Lasker–Noether Theorem

Every ideal in a Noetherian ring admits a finite primary decomposition.

Lasker–Noether Theorem

Statement

Let $R$ be a Noetherian ring and $I\subseteq R$ an ideal . Then there exist primary ideals $Q_1,\dots,Q_r$ such that

I = Q_1 \cap \cdots \cap Q_r.

Moreover, for each $i$ , the radical $\sqrt{Q_i}$ is a prime ideal :

\sqrt{Q_i} \text{ is prime.}

This is the existence of primary decomposition in Noetherian rings.

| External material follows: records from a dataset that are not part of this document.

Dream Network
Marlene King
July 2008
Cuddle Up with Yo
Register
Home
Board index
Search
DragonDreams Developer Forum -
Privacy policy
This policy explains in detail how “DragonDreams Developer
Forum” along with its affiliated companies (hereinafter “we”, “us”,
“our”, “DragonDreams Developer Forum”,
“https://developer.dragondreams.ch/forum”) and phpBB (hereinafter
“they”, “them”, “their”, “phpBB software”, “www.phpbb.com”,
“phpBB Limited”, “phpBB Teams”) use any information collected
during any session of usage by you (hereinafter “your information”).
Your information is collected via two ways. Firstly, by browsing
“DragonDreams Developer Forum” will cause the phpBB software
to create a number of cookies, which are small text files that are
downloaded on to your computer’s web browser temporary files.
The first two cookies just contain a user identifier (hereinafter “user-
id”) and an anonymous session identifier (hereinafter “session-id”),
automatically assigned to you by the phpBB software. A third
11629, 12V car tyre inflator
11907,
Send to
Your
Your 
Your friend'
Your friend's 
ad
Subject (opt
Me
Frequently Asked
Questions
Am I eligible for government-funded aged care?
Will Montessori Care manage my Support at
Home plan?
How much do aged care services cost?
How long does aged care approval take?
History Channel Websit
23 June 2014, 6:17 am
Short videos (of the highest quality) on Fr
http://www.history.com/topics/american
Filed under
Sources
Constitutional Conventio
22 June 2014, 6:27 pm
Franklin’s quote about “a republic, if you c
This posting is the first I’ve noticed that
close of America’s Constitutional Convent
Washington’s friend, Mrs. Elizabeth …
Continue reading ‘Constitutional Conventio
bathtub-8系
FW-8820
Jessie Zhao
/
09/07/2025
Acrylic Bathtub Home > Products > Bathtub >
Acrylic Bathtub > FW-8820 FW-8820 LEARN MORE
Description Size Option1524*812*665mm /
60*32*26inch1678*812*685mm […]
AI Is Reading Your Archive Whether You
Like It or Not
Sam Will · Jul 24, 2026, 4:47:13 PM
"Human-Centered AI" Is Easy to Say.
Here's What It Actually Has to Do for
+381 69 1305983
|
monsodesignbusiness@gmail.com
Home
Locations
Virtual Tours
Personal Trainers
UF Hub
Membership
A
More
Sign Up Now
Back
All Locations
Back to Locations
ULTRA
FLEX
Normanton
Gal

Squarefree monomial ideal.
In $R=k[x,y]$ ,
$(xy) = (x)\cap (y).$
Both $(x)$ and $(y)$ are prime, hence primary, so this is a primary decomposition.
A non-prime primary component appears.
In $R=k[x,y]$ ,
$(x^2,xy) = (x)\cap (x^2,y).$
Here $(x)$ is prime. The ideal $(x^2,y)$ is $(x,y)$ -primary because $\sqrt{(x^2,y)}=(x,y)$ is maximal (hence prime), and powers of $(x,y)$ control nilpotence mod $(x^2,y)$ .
Integers (PID case).
In $R=\mathbb Z$ ,
$(12) = (4)\cap (3).$
The ideal $(4)$ is $(2)$ -primary and $(3)$ is $(3)$ -primary (indeed prime), giving a primary decomposition of $(12)$ .